Ia menyebutkan ada beberapa alasan yang menyebabkan putusan pengadilan tidak dapat diakses oleh publik. Pertama adanya kebiasaan bahwa sejak dulu putusan pengadilan memang tidak dapat diakses oleh publik. Kedua, pengadilan berpegang pada ketentuan hukum bahwa putusan adalah hak dari mereka yang berperkara. Sehingga yang berhak mengetahui putusan pengadilan hanyalah para pihak yang berperkara.
Pendirian seperti itu, menurut Bagir, perlu diubah. "Alasan ketiga, alasan bermacam-macam warna kelabu, atau grey area, tidak usah lah kita terjemahkan lagi. Ini yang harus kita kikis," ujar Bagir.
Eksaminasi Putusan
Sulitnya akses memperoleh putusan, dikatakan oleh Teten, sebagai hambatan terhadap peran masyarakat dalam melakukan pengawasan. Kesulitan itu juga dialami oleh mereka yang akan melakukan eksaminasi putusan.
Hasil eksaminasi putusan yang diserahkan ke MA dilakukan oleh ICW, Indonesian Court Monitoring (ICM) Yogyakarta, FH UII Yogyakarta, FH Universitas Muhammadiyah Yogyakarta, FH universitas Atmajaya Yogyakarta, FH Universitas Andalas Padang, FH Universitas Muhammadiyah Surakarta, FH Universitas Diponegoro Semarang, FH Universitas Gadjah Mada Yogyakarta, dan FH Universitas Brawijaya Malang.
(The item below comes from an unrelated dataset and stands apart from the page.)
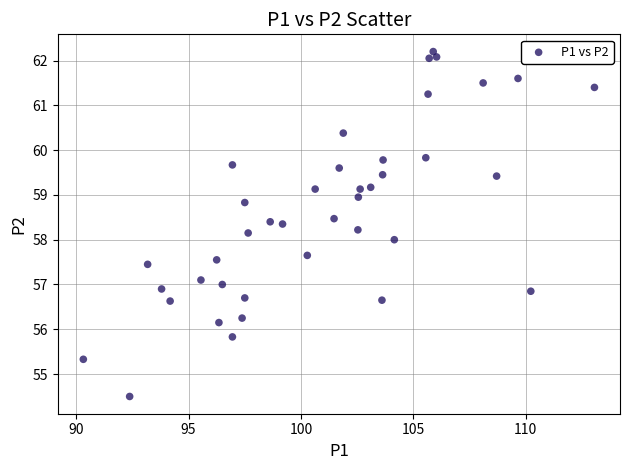

What is the range of Y values (max minus min)?

7.7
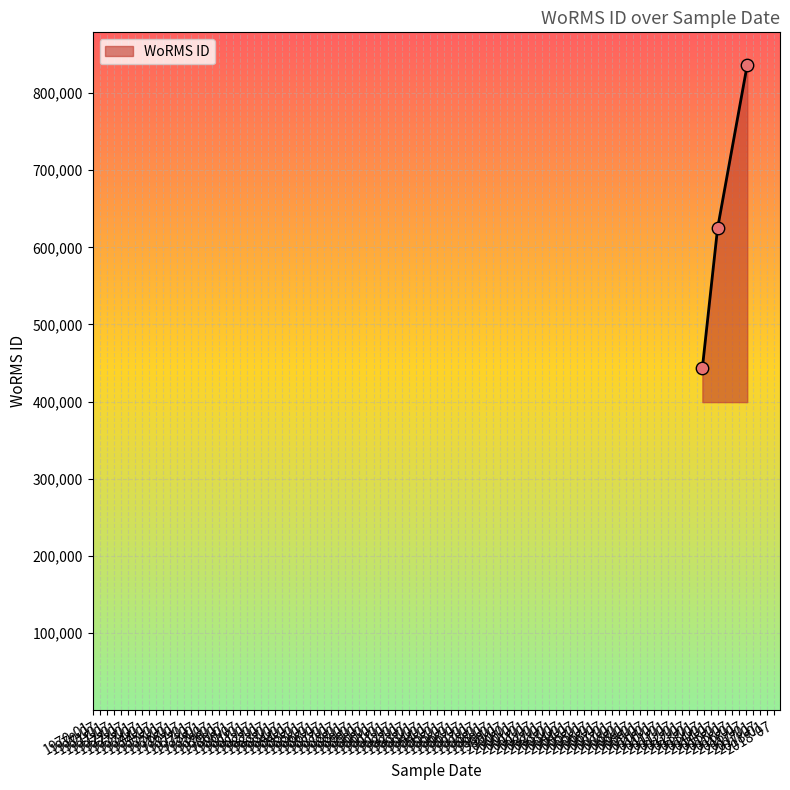

What is the difference between the maximum and second lowest values?

212562.0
Teten mengharapkan MA akan menjadikan hasil eksaminasi publik atau pengujian terhadap putusan pengadilan tersebut sebagai bagian dari sistem pengawasan terhadap hakim.
Bagir sendiri menyambut baik eksaminasi putusan yang dilakukan oleh publik. Menurutnya, selama ini banyak lembaga yang meminta MA agar melakukan eksaminasi putusan.
"Selalu saya jawab bahwa itu hal yang perlu tetapi teknis untuk mengerjakan itu yang sampai sekarang tidak bisa dilaksanakan oleh MA. Karena soal waktu dan macam-macam. Karena itu dengan dilakuka oleh lembaga semacam ini, apalagi Fakultas Hukum ikut melakukan eksaminasi tentu akan sangat bagus," tutur Bagir.
Menurutnya, yang harus dipikirkan adalah bagaimana agar eksaminasi mempunyai dampak secara langsung. "Agar hakim-hakim yang putusannya dieksaminasi itu, kalau memang bagus ia makin percaya diri bahwa putusannya bagus, kalau kurang bagus ia akan lebih berhati-hati dalam memutus,"tambahnya.
Karena itu, Bagir berpendapat, hasil eksaminasi harus disampaikan pada pengadilan yang bersangkutan dimana hakim itu berada dan tentu saja pada MA. Di masa depan, menurut Bagir, eksaminasi dapat menjadi salah satu alat untuk menentukan promosi dan mutasi, dan MA dapat meminta bantuan pada LSM atau Perguruan Tinggi untuk melakukan hal itu.
Dalam kesempatan itu, ICW bersama beberapa LSM dan Fakultas Hukum di beberapa kota menyerahkan hasil eksaminasi publik yang telah dilakukan terhadap sekitar lima buah putusan hakim kepada ketua MA.
Bagir Manan ketika ditemui wartawan, menyatakan bahwa ada kemungkinan ia akan mengeluarkan Surat Edaran mengenai akses publik terhadap putusan pengadilan. Menurut Bagir, selama ini dalam berbagai kesempatan maupun arahan yang ia sampaikan di daerah, ia sudah menyatakan bahwa putusan pengadilan bukan merupakan sesuatu yang rahasia. Karena itu putusan dapat di akses oleh semua yang membutuhkan.
"Putusan itu sekali diucapkan, maka menjadi milik publik. Karena diucapkan dalam sidang terbuka maka itu menjadi milik publik, tidak lagi milik dari mereka yang berperkara saja. Karena itu setiap mereka yang berkepentingan berhak untuk mengetahui putusan itu," kata Bagir.
Bagir mengatakan, selama ini hal itu sudah dipraktekkan di MA. Saat ini, terutama untuk kegiatan ilmiah atau riset, dibuka akses untuk semua putusan MA. Yang perlu dilakukan saat ini, menurut Bagir, adalah meyakinkan pimpinan pengadilan untuk memberikan akses pada mereka yang memerlukan putusan.